Pelaksanaan ETMC XXXI awalnya diselimuti keraguan. Maklum, Lembata tidak memiliki stadion sepak bola. Namun keraguan itu dibayar tuntas dengan penyelenggaraan yang sukses. Ada dua sukses yang digapai. Pertama, sukses sebagai penyelenggara. Ketika ditunjukkan menggantikan kabupaten Flores Timur, Lembata mulai berbenah diri. Persiapan dilakukan. Stadion dibangun.
Persiapan infrastruktur ini mendukung event ETMC XXXI berlangsung dengan baik. Sejak kick off partai perdana hingga partai puncak, semua laga berjalan baik. Kesan baik tidak hanya datang dari dalam arena pertandingan. Di luar lapangan juga menghadirkan kesan manis. Para pemain, official, suporter tim tamu diterima dengan ramah. Dilayani dengan baik. Lembata benar-benar menjadi tuan rumah yang baik.
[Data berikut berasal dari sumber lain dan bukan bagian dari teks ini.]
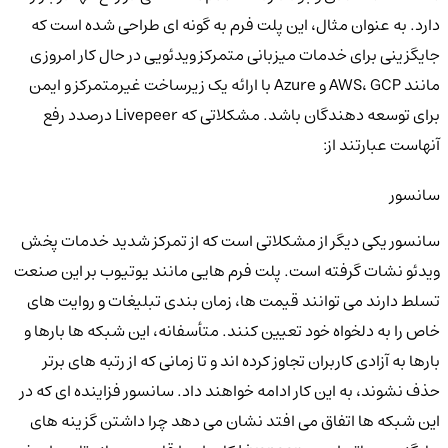
دارد. به عنوان مثال، این پلت فرم به گونه ای طراحی شده است که
جایگزینی برای خدمات میزبانی متمرکز ویدئویی در حال کار امروزی
مانند AWS، GCP و Azure با ارائه یک زیرساخت غیرمتمرکز و ایمن
برای توسعه دهندگان باشد. مشکلاتی که Livepeer درصدد رفع
آنهاست عبارتند از:
سانسور
سانسور یکی دیگر از مشکلاتی است که از تمرکز شدید خدمات پخش
ویدئو نشات گرفته است. پلت فرم هایی مانند یوتیوب بر این صنعت
تسلط دارند می توانند قیمت ها، زمان بندی تبلیغات و روایت های
خاص را به دلخواه خود تعیین کنند. متأسفانه، این شبکه ها بارها و
بارها به آزادی کاربران تجاوز کرده اند و تا زمانی که از رتبه های برتر
حذف نشوند، به این کار ادامه خواهند داد. سانسور فزاینده ای که در
این شبکه ها اتفاق می افتد نشان می دهد چرا داشتن گزینه های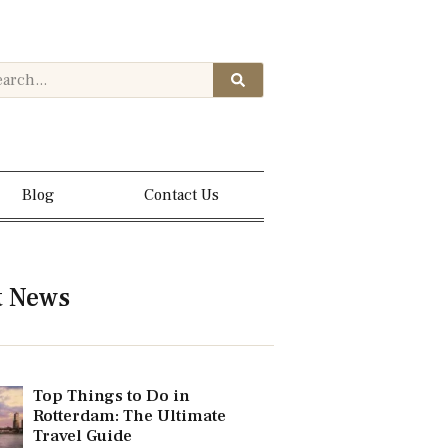
Blog
Contact Us
t News
Top Things to Do in
Rotterdam: The Ultimate
Travel Guide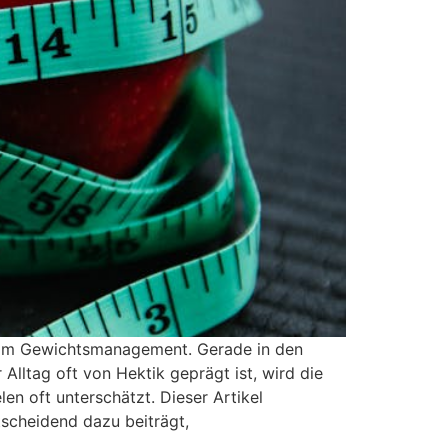
g beim Gewichtsmanagement. Gerade in den
ltag oft von Hektik geprägt ist, wird die
n oft unterschätzt. Dieser Artikel
tscheidend dazu beiträgt,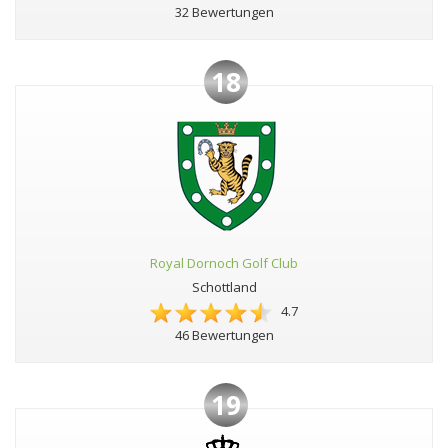
32 Bewertungen
18
Royal Dornoch Golf Club
Schottland
4.7
46 Bewertungen
19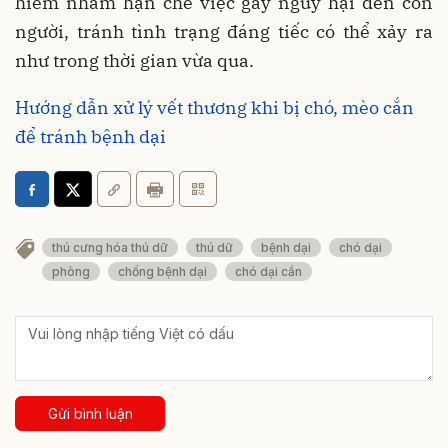
hiểm nhằm hạn chế việc gây nguy hại đến con
người, tránh tình trạng đáng tiếc có thể xảy ra
như trong thời gian vừa qua.
Hướng dẫn xử lý vết thương khi bị chó, mèo cắn
để tránh bệnh dại
thú cưng hóa thú dữ
thú dữ
bệnh dại
chó dại
phòng
chống bệnh dại
chó dại cắn
Gửi bình luận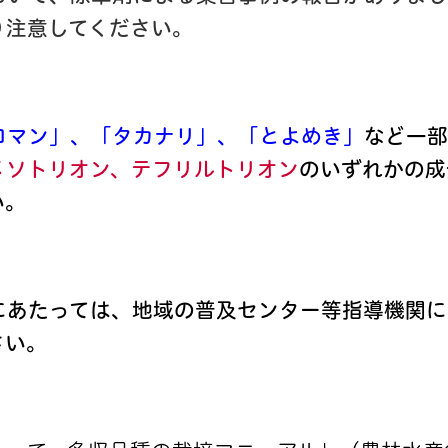
り注意してください。
ロマン」、「タカナリ」、「とよめき」
など一部
メソトリオン、テフリルトリオン
のいずれかの成
い。
にあたっては、地域の普及センター等指導機関に
さい。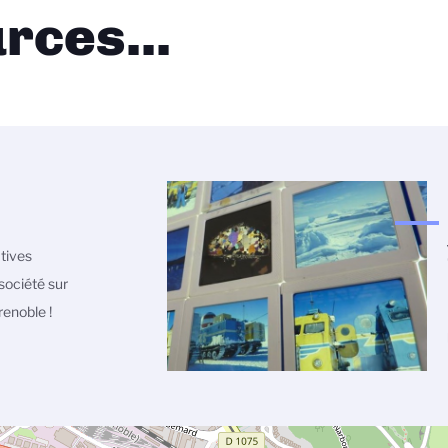
rces...
atives
société sur
enoble !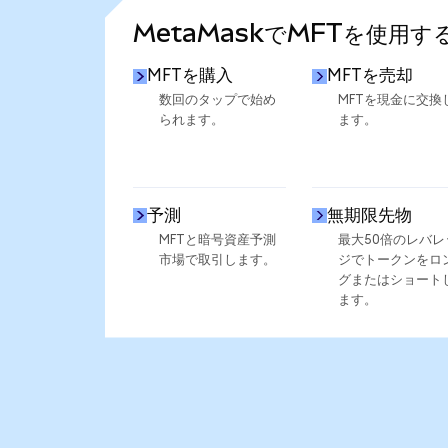
MetaMaskでMFTを使用す
MFTを購入
MFTを売却
数回のタップで始め
MFTを現金に交換
られます。
ます。
予測
無期限先物
MFTと暗号資産予測
最大50倍のレバレ
市場で取引します。
ジでトークンをロ
グまたはショート
ます。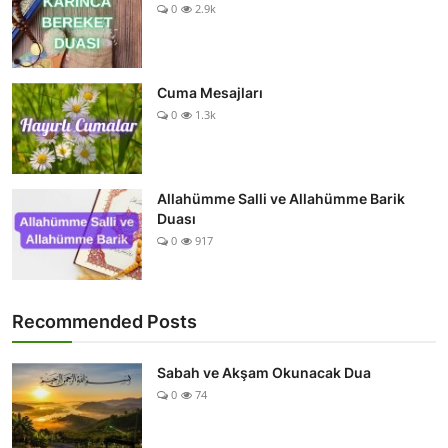
0
2.9k
Cuma Mesajları
0
1.3k
Allahümme Salli ve Allahümme Barik
Duası
0
917
Recommended Posts
Sabah ve Akşam Okunacak Dua
0
74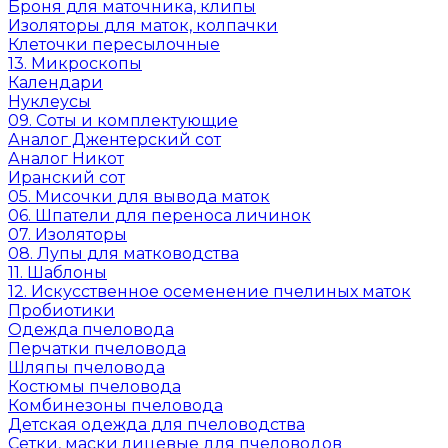
Броня для маточника, клипы
Изоляторы для маток, колпачки
Клеточки пересылочные
13. Микроскопы
Календари
Нуклеусы
09. Соты и комплектующие
Аналог Джентерский сот
Аналог Никот
Иранский сот
05. Мисочки для вывода маток
06. Шпатели для переноса личинок
07. Изоляторы
08. Лупы для матководства
11. Шаблоны
12. Искусственное осеменение пчелиных маток
Пробиотики
Одежда пчеловода
Перчатки пчеловода
Шляпы пчеловода
Костюмы пчеловода
Комбинезоны пчеловода
Детская одежда для пчеловодства
Сетки, маски лицевые для пчеловодов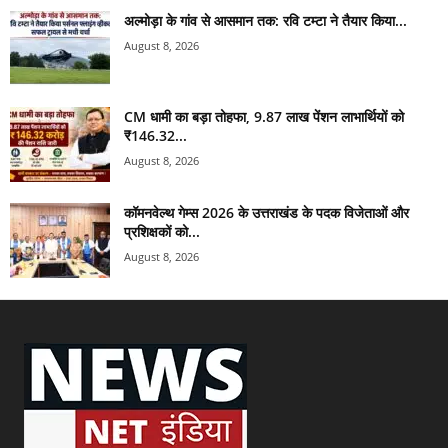
अल्मोड़ा के गांव से आसमान तक: रवि टम्टा ने तैयार किया...
August 8, 2026
CM धामी का बड़ा तोहफा, 9.87 लाख पेंशन लाभार्थियों को
₹146.32...
August 8, 2026
कॉमनवेल्थ गेम्स 2026 के उत्तराखंड के पदक विजेताओं और
प्रशिक्षकों को...
August 8, 2026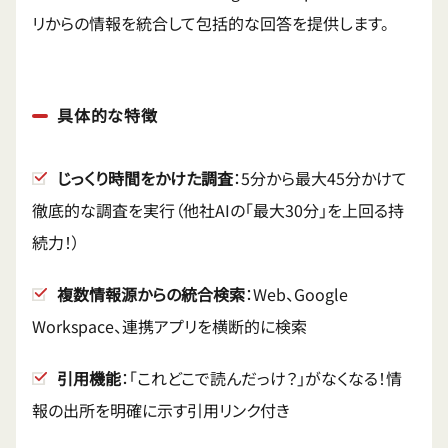
リからの情報を統合して包括的な回答を提供します。
具体的な特徴
じっくり時間をかけた調査
：5分から最大45分かけて
徹底的な調査を実行（他社AIの「最大30分」を上回る持
続力！）
複数情報源からの統合検索
：Web、Google
Workspace、連携アプリを横断的に検索
引用機能
：「これどこで読んだっけ？」がなくなる！情
報の出所を明確に示す引用リンク付き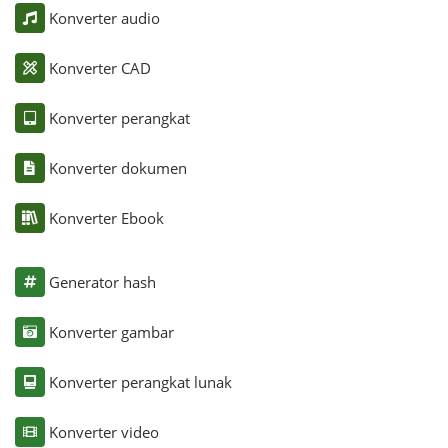
Konverter audio
Konverter CAD
Konverter perangkat
Konverter dokumen
Konverter Ebook
Generator hash
Konverter gambar
Konverter perangkat lunak
Konverter video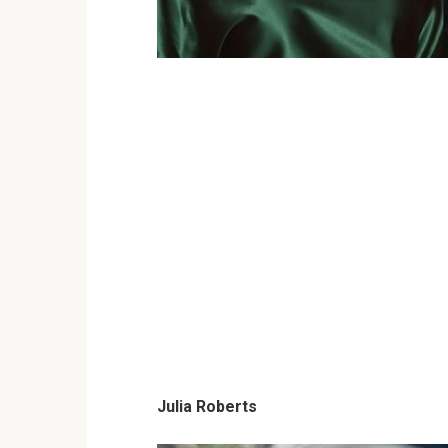
Julia Roberts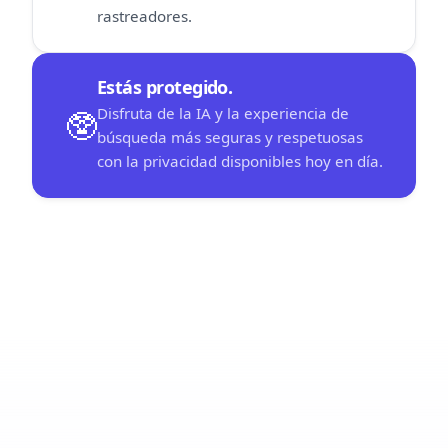
rastreadores.
Estás protegido.
Disfruta de la IA y la experiencia de
🥸
búsqueda más seguras y respetuosas
con la privacidad disponibles hoy en día.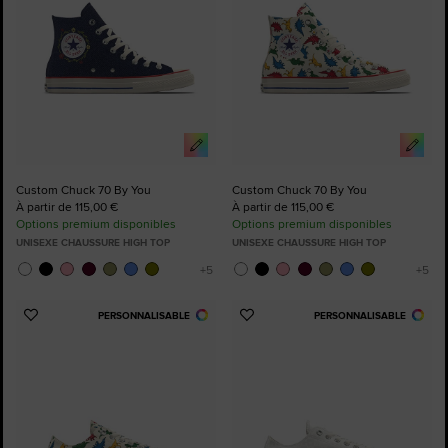
Custom Chuck 70 By You
Custom Chuck 70 By You
À partir de 115,00 €
À partir de 115,00 €
Options premium disponibles
Options premium disponibles
UNISEXE CHAUSSURE HIGH TOP
UNISEXE CHAUSSURE HIGH TOP
PERSONNALISABLE
PERSONNALISABLE
Ajouter
Ajouter
aux
aux
favoris
favoris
Kedua, kesuksesan tim Persebata Lembata menjadi runner-up. Tim kesayangan masyarakat Lembata, Persebata Lembata berhasil melaju hingga partai final. Walau harus mengakui keunggulan Perse Ende di partai puncak, posisi runner-up adalah prestasi terbaik selama keikutsertaan Persebata Lembata di ajang ETMC. Persebata Lembata juga diganjar penghargaan tim fair play. Prestasi ini patut diapresiasi karena di tengah "gunjangan" di tubuh Askab Lembata dan persiapan yang minim, tim "Sembur Paus" mampu menorehkan prestasi membanggakan.
Hal lain yang membanggakan adalah antuasiasme masyarakat Lembata dalam mendukung Persebata Lembata. Setiap kali Persebata Lembata bertanding, lapangan bola tidak pernah sepi. Penonton selalu full. Tribun Gelora 99 selalu dipenuhi penonton. Dari timur, laskar Uyelewun datang dengan gong gendang. Tidak ketinggalan suporter dari Ile Ape dari utara, dan suporter Atadei, Wulandoni dari Selatan.
Bola kaki sebagai olahraga yang populer menyedot ribuan penonton dari seluruh wilayah Lembata. Masyarakat rela datang dari kampung-kampung menyaksikan pertandingan secara langsung di Gelora 99. Walau stadion Gelora 99 dipenuhi ribuan suporter Persebata Lembata, namun pertandingan selalu berjalan aman, dan tertib. Tanpa ada keributan. Apalagi kerusuhan.
Melihat wajah sepak bola kita yang selalu buram; pertandingan kadang diakhiri kericuhan, kesuksesan penyelenggaraan ETMC XXXI di Lembata adalah cermin untuk berkaca. Sebagaimana bola yang bulat, sepak bola harus mempersatukan. Bukan mencerai-beraikan. Sepak bola harus membawa damai. Bukan mendatangkan pertikaian. Sepakbola harus menghadirkan sukacita. Bukan mencipatakan kekacauan.
Dalam permainan sepak bola, sportivitas harus dijunjung tinggi. Mesti ada kerendahan hati menerima kekalahan. Dan sikap jiwa besar mengakui keunggulan lawan. Di lapangan sepak bola, tidak ada tempat untuk kekerasan. Sepakbola, sebaliknya adalah medan perjumpaan kemanusiaan. Lapangan bola adalah arena menambah kawan. Bukan medan mencari musuh.
Spirit Membangun Lembata
Pertanyaannya: Apa yang bisa ditimba dari HUT Otonomi Lembata ke-23 dan perhelatan ETMC XXXI untuk Lembata ke depan? Dua moment ini telah lewat. Namun tidak boleh dibiarkan berlalu begitu saja. Dari dua event ini kita dapat menimba spirit untuk membangun dan menata Lembata menjadi lebih baik sesuai semangat otonomi.
Karena melihat kondisi Lembata hingga usia otonomi ke -- 23, ada banyak fakta buram yang menenggelamkan Lembata dalam keterpurukan. Banyak persoalan yang membelit kabupaten "Ikan Paus" ini yang tidak bisa diurai.
Beberapa persoalan di Lembata yang harus ditangani secara serius adalah kasus pembunuhan yang bagai hantu yang terus bergentayangan mengancam warga. Persoalan korupsi yang masih merajalela. Proyek mangkrak yang sangat marak. Pembangunan infrstruktur jalan yang sangat timpang; memprioritaskan daerah tertentu dan menganak-tirikan wilayah lain.